START Extracted information
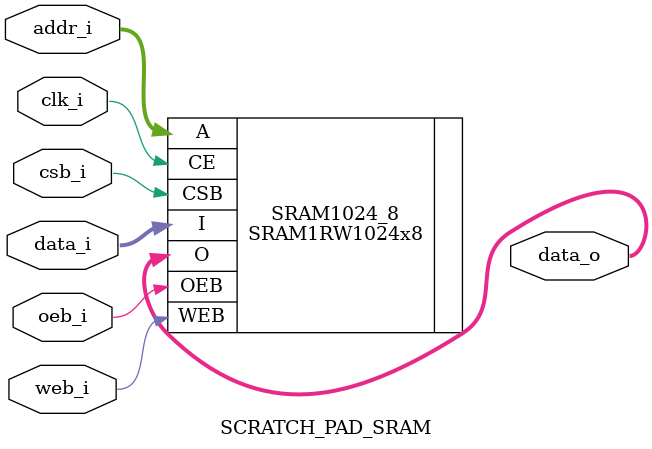
<source format=sv>

module SCRATCH_PAD_SRAM #(
    parameter DWidth = 8,
    parameter Depth  = 1024,
    localparam Index = $clog2(Depth)
)(
    input   logic                   clk_i,
    input   logic                   csb_i,
    input   logic                   oeb_i,
    input   logic                   web_i,
    input   logic   [Index-1:0]     addr_i,
    input   logic   [DWidth-1:0]    data_i,
    output  logic   [DWidth-1:0]    data_o
);

    SRAM1RW1024x8 SRAM1024_8(
        .CE                         (clk_i),
        .CSB                        (csb_i),
        .WEB                        (web_i),
        .OEB                        (oeb_i),
        .A                          (addr_i),
        .I                          (data_i[DWidth-1:0]),
        .O                          (data_o[DWidth-1:0])
    );

endmodule
</source>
END Extracted information
Transcribe every entry exactly, leaving out the pictures.

> **Task response**
<source format=sv>

module SCRATCH_PAD_SRAM #(
    parameter DWidth = 8,
    parameter Depth  = 1024,
    localparam Index = $clog2(Depth)
)(
    input   logic                   clk_i,
    input   logic                   csb_i,
    input   logic                   oeb_i,
    input   logic                   web_i,
    input   logic   [Index-1:0]     addr_i,
    input   logic   [DWidth-1:0]    data_i,
    output  logic   [DWidth-1:0]    data_o
);

    SRAM1RW1024x8 SRAM1024_8(
        .CE                         (clk_i),
        .CSB                        (csb_i),
        .WEB                        (web_i),
        .OEB                        (oeb_i),
        .A                          (addr_i),
        .I                          (data_i[DWidth-1:0]),
        .O                          (data_o[DWidth-1:0])
    );

endmodule
</source>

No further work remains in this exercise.